Le Premier ministre indien Narendra Modi a envisagé d'augmenter les exportations d'uranium australien vers l'Inde, reliant l'accord bilatéral longtemps inerte à la demande d'électricité d'un secteur de centres de données en expansion rapide. Cette initiative signale un point d'inflexion potentiel pour un accord qui, plus d'une décennie après sa signature, a produit peu en termes concrets.
L'Australie et l'Inde ont signé un accord de coopération nucléaire civile en 2014 qui a ouvert la porte aux ventes d'uranium en provenance d'Australie — l'un des plus grands détenteurs du combustible au monde — au programme d'énergie nucléaire de l'Inde. Malgré l'importance historique de cet accord, les expéditions réelles sont restées négligeables depuis.
Le moteur immédiat semble être les ambitions en matière d'infrastructure technologique de l'Inde. Alors que la demande mondiale de services d'intelligence artificielle et d'informatique en nuage augmente rapidement, l'Inde se positionne comme un pôle majeur de centres de données, un développement qui entraîne d'énormes besoins énergétiques. Les planificateurs indiens ont identifié l'énergie nucléaire comme une source de charge de base à faibles émissions capable de répondre à cette échelle de demande.
Le Age et le Sydney Morning Herald, qui partagent les ressources éditoriales, présentent ce développement comme un point d'inflexion potentiel — suggérant que la pression commerciale de l'économie numérique pourrait réussir là où l'élan diplomatique seul n'a pas réussi. Cette présentation met l'accent sur l'opportunité plutôt que sur le risque, notant le long écart entre l'accord de 2014 et le commerce significatif.

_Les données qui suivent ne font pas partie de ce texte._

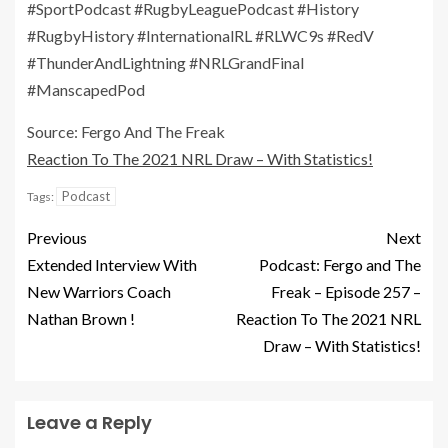
#SportPodcast #RugbyLeaguePodcast #History
#RugbyHistory #InternationalRL #RLWC9s #RedV
#ThunderAndLightning #NRLGrandFinal
#ManscapedPod
Source: Fergo And The Freak
Reaction To The 2021 NRL Draw – With Statistics!
Podcast
Tags:
Previous
Next
Extended Interview With
Podcast: Fergo and The
New Warriors Coach
Freak – Episode 257 –
Nathan Brown !
Reaction To The 2021 NRL
Draw – With Statistics!
Leave a Reply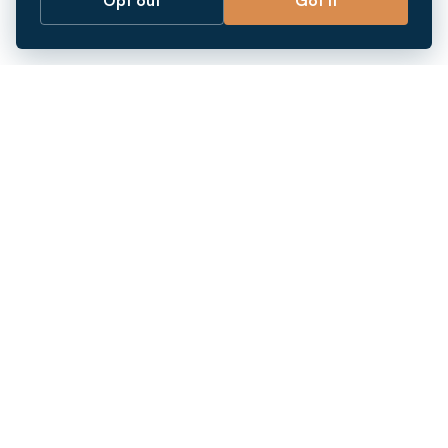
Opt out
Got it
Breaking barriers.
Company registration, corporate secretarial and
market entry services in Southeast Asia. Since 2011.
+
INCORPORATION
+
MARKETS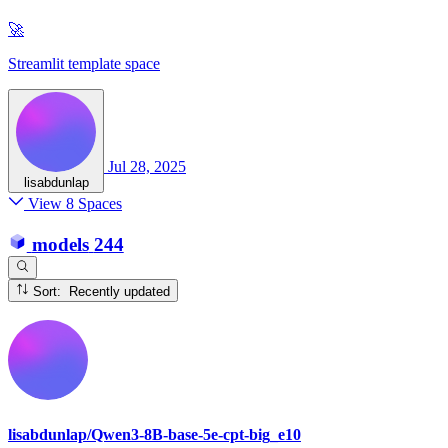
🚀
Streamlit template space
Jul 28, 2025
lisabdunlap
View 8 Spaces
models
244
Sort: Recently updated
lisabdunlap/Qwen3-8B-base-5e-cpt-big_e10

Les critiques et les partisans du contrôle de la prolifération ont historiquement soulevé des préoccupations concernant les ventes d'uranium à l'Inde, qui n'a pas signé le Traité de non-prolifération nucléaire. L'Australie a géré cette tension par le biais d'accords de garanties, mais le débat sur le fait que ces protections soient suffisantes n'a jamais complètement disparu.
Le contexte plus large est un approfondissement du partenariat stratégique entre Canberra et New Delhi, les deux gouvernements investissant dans la défense, le commerce et les liens technologiques dans le cadre d'un réalignement plus large de l'Indo-Pacifique. La coopération énergétique a été une priorité déclarée, et les exportations de combustible nucléaire représentent l'une des formes les plus tangibles que cette coopération pourrait prendre.
Il reste à voir si l'initiative de Modi se traduira par des contrats d'approvisionnement fermes ou accélèrera les mesures réglementaires et logistiques nécessaires pour déplacer l'uranium australien à grande échelle. L'écart entre l'accord de 2014 et le commerce actuel illustre le nombre d'obstacles pratiques qui ont jusqu'à présent surgi.
Ce qui se passera ensuite dépendra probablement de la question de savoir si les responsables australiens et les producteurs d'uranium voient suffisamment d'incitatifs commerciaux pour prioriser le marché indien, et si les deux gouvernements peuvent naviguer les questions de garanties et de retraitement qui ont compliqué les relations depuis la signature de l'accord original.